→ **提示文**:
==================================================

6月15日も、通算294回目の北海道庁前反原発金曜行動が行われ、約30人が集まりました。

新潟県知事選は、脱原発を訴えた野党統一候補、池田千賀子候補が与党支持の花角英世候補に惜敗。柏崎刈羽原発「即時廃炉」を訴えた安中聡候補と合わせれば、与党候補を上回る票を得ており、「票が割れたことによる惜敗」という野党候補の典型的負けパターンです。しかし、市町村ごとの開票結果で見ると、原発地元の柏崎市で池田候補が競り勝つなど、新たな変化も見えた知事選でした。

この選挙結果について、市内から参加した女性は「花角候補も将来の脱原発を公約している。きちんと公約を守らせよう」との訴え。常連メンバーのOさん(女性)からは、東海第2原発の地元で、今年3月、県庁所在地の水戸市含む6市町村が、事実上の「事前同意権」を含む安全協定を日本原子力発電との間で結んだことについて「地元の東海村だけでなく、6市町村から事前同意を引き出さなければならないのは日本原電にとって大きなハードルにつながる画期的内容」と評価する発言がありました。

常連メンバーの畠山和也・前衆院議員(共産)は「知事選の応援に新潟に行った。北海道も女性知事だから、自分たちも女性を選んでいいですよね、と聞かれたので『北海道の女性知事は元経産官僚で自民党に担がれている。福島原発事故から7年経った今なお泊原発への態度を明らかにしない。男性か女性かではなく、首相官邸と国民のどちらを向いている人かが問われるべきです』と答えた」との報告がありました。

==================================================

→ **演習課題 A**:
下に並ぶ行のうち、「phylum: Basidiomycota」を含む行から始め、最後の行までをそのまま書き写してください。

==================================================

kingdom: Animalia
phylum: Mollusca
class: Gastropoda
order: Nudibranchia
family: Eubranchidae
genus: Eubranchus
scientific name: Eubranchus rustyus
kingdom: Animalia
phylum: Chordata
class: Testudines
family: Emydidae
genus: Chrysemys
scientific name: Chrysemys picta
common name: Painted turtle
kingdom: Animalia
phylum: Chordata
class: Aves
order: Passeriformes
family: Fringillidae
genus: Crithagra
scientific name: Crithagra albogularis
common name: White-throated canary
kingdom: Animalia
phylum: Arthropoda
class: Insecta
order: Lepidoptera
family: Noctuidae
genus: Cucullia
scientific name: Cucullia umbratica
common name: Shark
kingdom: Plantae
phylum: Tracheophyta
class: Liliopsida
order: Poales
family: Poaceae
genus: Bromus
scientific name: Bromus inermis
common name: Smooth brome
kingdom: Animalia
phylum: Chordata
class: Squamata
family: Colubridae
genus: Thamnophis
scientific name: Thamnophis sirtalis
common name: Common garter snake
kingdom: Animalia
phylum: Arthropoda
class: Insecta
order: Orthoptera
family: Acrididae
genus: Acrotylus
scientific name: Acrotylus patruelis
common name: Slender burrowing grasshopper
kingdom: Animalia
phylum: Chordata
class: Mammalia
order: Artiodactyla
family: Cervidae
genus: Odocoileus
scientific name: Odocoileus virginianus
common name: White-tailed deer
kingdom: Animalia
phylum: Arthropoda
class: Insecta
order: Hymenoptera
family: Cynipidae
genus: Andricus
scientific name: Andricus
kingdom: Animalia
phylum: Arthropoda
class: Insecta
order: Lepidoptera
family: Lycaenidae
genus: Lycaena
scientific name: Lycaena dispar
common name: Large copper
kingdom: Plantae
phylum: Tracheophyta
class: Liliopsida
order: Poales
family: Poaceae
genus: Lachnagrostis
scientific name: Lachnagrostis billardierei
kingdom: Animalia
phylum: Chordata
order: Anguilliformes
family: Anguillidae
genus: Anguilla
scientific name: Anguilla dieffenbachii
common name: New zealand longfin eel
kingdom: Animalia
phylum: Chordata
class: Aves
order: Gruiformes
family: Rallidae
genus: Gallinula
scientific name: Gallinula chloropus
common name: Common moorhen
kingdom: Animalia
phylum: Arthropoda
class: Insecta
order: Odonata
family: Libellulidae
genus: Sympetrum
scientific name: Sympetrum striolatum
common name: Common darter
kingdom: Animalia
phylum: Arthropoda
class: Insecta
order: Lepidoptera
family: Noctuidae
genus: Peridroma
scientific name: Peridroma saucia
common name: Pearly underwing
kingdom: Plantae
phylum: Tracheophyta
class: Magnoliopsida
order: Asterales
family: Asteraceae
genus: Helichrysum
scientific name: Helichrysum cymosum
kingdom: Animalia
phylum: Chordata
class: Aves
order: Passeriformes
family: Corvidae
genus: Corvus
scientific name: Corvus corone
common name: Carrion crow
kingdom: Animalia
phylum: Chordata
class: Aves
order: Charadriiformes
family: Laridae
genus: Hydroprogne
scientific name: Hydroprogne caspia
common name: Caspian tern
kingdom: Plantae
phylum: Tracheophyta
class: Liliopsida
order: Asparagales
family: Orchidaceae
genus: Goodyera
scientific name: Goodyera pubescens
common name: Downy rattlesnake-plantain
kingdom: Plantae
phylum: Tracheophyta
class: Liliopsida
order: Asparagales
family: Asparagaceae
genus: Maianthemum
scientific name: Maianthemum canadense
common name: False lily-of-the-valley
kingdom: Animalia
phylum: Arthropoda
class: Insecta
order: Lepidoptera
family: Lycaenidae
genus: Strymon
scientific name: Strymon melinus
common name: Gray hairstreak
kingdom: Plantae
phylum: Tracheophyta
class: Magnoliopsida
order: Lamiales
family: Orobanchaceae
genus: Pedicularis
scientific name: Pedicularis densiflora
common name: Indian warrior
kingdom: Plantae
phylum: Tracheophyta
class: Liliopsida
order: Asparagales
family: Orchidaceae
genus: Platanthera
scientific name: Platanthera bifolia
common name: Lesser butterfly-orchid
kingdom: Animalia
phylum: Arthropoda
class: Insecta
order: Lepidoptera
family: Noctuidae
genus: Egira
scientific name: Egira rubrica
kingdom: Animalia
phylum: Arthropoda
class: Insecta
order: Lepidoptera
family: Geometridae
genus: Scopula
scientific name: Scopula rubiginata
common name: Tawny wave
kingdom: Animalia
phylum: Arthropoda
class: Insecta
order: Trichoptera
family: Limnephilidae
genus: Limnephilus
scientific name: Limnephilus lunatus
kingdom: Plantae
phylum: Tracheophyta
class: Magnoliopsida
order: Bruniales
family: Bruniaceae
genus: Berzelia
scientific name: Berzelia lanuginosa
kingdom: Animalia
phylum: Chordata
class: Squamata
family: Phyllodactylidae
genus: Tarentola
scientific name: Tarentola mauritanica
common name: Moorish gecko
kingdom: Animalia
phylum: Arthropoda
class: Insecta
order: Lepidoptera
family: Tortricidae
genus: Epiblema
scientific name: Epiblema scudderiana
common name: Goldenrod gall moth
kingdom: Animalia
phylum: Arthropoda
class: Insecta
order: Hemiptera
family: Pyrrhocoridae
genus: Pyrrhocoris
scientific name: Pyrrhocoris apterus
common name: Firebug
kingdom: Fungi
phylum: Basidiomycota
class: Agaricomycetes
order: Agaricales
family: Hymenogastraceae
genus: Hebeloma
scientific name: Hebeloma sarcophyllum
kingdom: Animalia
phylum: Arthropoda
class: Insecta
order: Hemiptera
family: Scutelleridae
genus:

==================================================

→ **演習課題 B**:
反原発金曜行動の報告文を、最後の文の後から書き進めてください。

→ **記述解答 A**:
phylum: Basidiomycota
class: Agaricomycetes
order: Agaricales
family: Hymenogastraceae
genus: Hebeloma
scientific name: Hebeloma sarcophyllum
kingdom: Animalia
phylum: Arthropoda
class: Insecta
order: Hemiptera
family: Scutelleridae
genus:

→ **記述解答 B**:
準常連メンバーのインド人、ラトリさんは、「イスラエル人の友人が、外国人と会うたび『イスラエルはドイツにひどいことをされたのに、なぜ今、あんなにひどいことをするのか』と、そればかり聞かれてうんざりしていると言っていました。昔いじめられたから今度はいじめてやるというのは国家の病気であり、国家の病気は国民にしか治すことはできません。インドが独立を回復したのは1947年ですが、インドの初代首相は『国民の心はずっと昔に独立していた』と宣言しました。日本の皆さんも、弱いものいじめをする勢力から心の独立を果たしましょう」と訴えました。

最後に、私、黒鉄のスピーチ内容全文をご紹介します。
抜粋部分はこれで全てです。